Os algoritmos UCLA Integrated Staging System e SSIGN (Mayo) podem ser aplicados a pacientes com doença localizada precocemente, pós-nefrectomia.[75][76]
O modelo do Memorial Sloan Kettering Cancer Center (MSKCC) é um modelo de prognóstico amplamente usado na doença metastática e foi bem validado.[62] Outros critérios prognósticos para pacientes com CCR metastático tratados com sunitinibe, sorafenibe e bevacizumabe foram elucidados, além da validação de alguns dos critérios do MSKCC.[77] Este estudo descobriu que a hemoglobina abaixo do limite inferior do normal, cálcio corrigido superior ao limite superior do normal (LSN), capacidade funcional de Karnofsky inferior a 80%, tempo do diagnóstico ao tratamento inferior a 1 ano, lactato desidrogenase superior a 1.5 vez o LNS, neutrófilos superiores ao LSN e plaquetas superiores ao LSN foram fatores de prognóstico adversos independentes.[77]
Os critérios do International Metastatic Renal Cell Carcinoma Database Consortium (IMDC), que incluem neutrofilia e trombocitose, são comumente usados na prática atual.[78] Os critérios do IMDC foram utilizados em ensaios clínicos de terapias combinadas com inibidores de checkpoint imunológico.
Preditores de sobrevida desfavorável são:[78]
Capacidade funcional de Karnofsky abaixo de 80%
Menos de 1 ano do diagnóstico ao tratamento
Anemia (concentração de hemoglobina abaixo do limite inferior do normal)
Hipercalcemia (concentração de cálcio corrigida maior que o LSN)
Neutrofilia (contagem de neutrófilos maior que o LSN)
Trombocitose (contagem plaquetária maior que o LSN).
Os grupos de risco dos modelos MSKCC e IMDC são classificados da seguinte maneira:[62][78]
Favorável: 0 fatores de prognóstico
Intermediário: 1-2 fatores de prognóstico
Desfavorável: ≥3 fatores de prognóstico
Foi proposto um novo escore de risco para pacientes com CCR metastático tratado com inibidores de checkpoints imunológicos, e inclui a proporção de monócitos/linfócitos, IMC e número de locais de metástase na avaliação basal; no entanto, isso ainda não foi validado.[79]
Perfil e biomarcadores moleculares
Os esforços para integrar a perfilação molecular e os biomarcadores em modelos de prognóstico continuam, sobretudo para a doença metastática.
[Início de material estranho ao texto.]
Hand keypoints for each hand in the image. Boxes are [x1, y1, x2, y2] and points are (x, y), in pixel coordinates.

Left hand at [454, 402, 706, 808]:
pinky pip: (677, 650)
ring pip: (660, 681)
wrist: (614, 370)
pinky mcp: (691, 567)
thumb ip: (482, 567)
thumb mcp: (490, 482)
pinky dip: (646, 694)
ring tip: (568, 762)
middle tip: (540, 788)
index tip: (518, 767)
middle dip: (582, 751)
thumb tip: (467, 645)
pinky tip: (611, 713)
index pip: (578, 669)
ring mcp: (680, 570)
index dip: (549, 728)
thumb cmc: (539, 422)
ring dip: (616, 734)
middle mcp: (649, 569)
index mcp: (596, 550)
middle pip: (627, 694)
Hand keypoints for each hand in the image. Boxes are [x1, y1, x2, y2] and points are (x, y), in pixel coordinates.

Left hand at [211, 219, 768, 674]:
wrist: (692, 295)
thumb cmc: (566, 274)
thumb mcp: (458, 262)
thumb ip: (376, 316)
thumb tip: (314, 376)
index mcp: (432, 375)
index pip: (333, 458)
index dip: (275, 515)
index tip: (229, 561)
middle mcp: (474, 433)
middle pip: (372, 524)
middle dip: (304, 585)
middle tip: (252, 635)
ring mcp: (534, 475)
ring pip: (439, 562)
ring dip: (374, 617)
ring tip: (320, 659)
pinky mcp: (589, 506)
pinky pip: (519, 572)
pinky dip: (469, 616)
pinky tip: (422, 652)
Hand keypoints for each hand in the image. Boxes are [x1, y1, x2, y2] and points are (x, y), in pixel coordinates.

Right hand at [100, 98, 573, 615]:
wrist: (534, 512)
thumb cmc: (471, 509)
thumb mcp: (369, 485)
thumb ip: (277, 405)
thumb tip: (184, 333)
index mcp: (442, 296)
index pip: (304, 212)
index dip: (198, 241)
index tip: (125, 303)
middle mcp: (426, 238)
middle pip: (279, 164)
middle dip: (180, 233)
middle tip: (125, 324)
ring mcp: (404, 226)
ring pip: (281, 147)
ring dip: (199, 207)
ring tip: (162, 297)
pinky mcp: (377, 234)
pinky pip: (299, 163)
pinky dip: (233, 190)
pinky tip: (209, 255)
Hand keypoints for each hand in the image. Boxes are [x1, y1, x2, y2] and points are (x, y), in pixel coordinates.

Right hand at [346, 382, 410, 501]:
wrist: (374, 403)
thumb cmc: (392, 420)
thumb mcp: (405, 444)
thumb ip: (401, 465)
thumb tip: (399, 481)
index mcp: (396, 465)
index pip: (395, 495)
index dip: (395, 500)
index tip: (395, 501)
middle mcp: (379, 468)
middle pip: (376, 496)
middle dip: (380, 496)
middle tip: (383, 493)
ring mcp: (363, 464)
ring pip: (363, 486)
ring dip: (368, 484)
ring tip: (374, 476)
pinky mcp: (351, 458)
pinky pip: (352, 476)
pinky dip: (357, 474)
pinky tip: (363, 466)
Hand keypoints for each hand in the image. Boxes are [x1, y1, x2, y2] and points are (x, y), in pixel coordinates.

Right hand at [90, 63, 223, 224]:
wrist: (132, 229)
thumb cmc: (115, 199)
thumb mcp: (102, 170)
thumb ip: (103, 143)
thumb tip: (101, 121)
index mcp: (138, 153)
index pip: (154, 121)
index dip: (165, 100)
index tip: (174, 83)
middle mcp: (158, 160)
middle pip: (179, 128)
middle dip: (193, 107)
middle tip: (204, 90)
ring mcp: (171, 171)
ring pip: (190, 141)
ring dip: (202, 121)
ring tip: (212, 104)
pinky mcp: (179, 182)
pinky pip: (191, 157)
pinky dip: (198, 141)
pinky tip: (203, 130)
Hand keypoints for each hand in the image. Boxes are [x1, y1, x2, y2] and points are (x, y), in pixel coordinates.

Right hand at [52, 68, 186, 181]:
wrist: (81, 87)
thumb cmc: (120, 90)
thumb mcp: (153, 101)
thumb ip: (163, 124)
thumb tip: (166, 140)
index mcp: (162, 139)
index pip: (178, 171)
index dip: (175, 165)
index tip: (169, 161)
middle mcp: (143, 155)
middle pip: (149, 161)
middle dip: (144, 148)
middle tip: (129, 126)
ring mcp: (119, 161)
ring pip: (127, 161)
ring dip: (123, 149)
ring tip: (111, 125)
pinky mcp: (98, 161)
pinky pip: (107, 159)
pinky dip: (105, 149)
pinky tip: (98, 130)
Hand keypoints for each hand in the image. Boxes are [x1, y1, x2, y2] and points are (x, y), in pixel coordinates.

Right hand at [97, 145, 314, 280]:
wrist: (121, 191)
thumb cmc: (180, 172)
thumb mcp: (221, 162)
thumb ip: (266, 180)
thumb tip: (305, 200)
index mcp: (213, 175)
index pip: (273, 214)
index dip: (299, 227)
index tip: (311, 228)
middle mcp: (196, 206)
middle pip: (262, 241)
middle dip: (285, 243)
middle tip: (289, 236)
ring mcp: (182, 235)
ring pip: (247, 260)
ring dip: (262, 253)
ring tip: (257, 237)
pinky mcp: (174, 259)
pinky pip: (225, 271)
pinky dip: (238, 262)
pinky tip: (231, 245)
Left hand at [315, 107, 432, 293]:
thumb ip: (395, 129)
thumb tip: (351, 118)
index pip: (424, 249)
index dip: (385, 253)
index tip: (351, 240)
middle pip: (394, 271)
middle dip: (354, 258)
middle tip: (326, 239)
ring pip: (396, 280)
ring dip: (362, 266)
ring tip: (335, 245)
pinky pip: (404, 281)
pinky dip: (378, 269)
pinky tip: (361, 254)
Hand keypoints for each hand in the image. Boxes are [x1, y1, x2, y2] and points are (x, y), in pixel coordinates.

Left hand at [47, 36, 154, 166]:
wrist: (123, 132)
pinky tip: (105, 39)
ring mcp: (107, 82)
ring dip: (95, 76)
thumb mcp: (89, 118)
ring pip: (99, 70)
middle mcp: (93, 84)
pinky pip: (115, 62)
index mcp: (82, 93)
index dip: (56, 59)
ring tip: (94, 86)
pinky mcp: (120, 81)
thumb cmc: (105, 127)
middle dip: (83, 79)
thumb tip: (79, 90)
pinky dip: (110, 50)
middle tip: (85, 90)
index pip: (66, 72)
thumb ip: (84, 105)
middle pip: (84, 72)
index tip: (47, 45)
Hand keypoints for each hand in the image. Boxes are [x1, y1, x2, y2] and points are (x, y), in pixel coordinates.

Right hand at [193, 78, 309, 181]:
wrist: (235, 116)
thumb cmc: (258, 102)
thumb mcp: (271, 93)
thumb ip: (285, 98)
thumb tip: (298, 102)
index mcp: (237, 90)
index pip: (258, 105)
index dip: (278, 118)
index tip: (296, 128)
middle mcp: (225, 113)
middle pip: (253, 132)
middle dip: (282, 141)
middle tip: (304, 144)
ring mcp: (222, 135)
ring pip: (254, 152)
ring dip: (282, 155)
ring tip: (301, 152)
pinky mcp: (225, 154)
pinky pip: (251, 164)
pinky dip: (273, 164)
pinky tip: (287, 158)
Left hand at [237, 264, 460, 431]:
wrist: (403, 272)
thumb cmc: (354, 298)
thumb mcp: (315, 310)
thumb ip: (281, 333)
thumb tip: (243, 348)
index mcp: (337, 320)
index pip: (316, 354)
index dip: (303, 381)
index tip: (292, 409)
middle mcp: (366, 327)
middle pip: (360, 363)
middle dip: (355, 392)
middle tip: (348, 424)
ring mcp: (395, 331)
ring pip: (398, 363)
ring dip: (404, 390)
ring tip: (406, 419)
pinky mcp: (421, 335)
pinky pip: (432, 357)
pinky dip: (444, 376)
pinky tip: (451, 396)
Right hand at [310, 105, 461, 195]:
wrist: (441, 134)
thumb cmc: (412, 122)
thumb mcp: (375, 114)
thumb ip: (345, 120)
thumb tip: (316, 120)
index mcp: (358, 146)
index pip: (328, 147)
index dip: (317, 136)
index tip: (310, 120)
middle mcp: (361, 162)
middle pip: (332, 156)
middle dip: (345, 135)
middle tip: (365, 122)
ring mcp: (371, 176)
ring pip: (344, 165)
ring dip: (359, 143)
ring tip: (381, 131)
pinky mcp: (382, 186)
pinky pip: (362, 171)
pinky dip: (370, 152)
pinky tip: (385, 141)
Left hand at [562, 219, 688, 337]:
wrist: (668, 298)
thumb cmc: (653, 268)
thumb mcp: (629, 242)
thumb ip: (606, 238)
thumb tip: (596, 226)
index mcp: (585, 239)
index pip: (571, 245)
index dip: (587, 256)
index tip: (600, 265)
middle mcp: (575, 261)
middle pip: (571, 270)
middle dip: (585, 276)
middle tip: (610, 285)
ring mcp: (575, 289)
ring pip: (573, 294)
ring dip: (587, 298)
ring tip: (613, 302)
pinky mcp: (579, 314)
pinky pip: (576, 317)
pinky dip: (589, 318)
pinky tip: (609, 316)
Diversos biomarcadores moleculares estão surgindo como possíveis correlações da extensão da doença, do prognóstico, dos marcadores preditivos da resposta à terapia, e mesmo como possíveis alvos terapêuticos. Os biomarcadores de interesse atuais incluem níveis de proteína plasmática do fator de crescimento endotelial vascular, fator induzido por hipóxia, inibidor do tecido da metaloproteinase 1; várias mutações genéticas como na VHL, ras p21, perda de pTEN e anormalidades cromossômicas como perda de 9p; e expressão tumoral de moléculas relacionadas com a morte celular (morte programada 1, ligante de morte celular programada 1, proteína 4 associada ao linfócito T citotóxico).[80][81][82]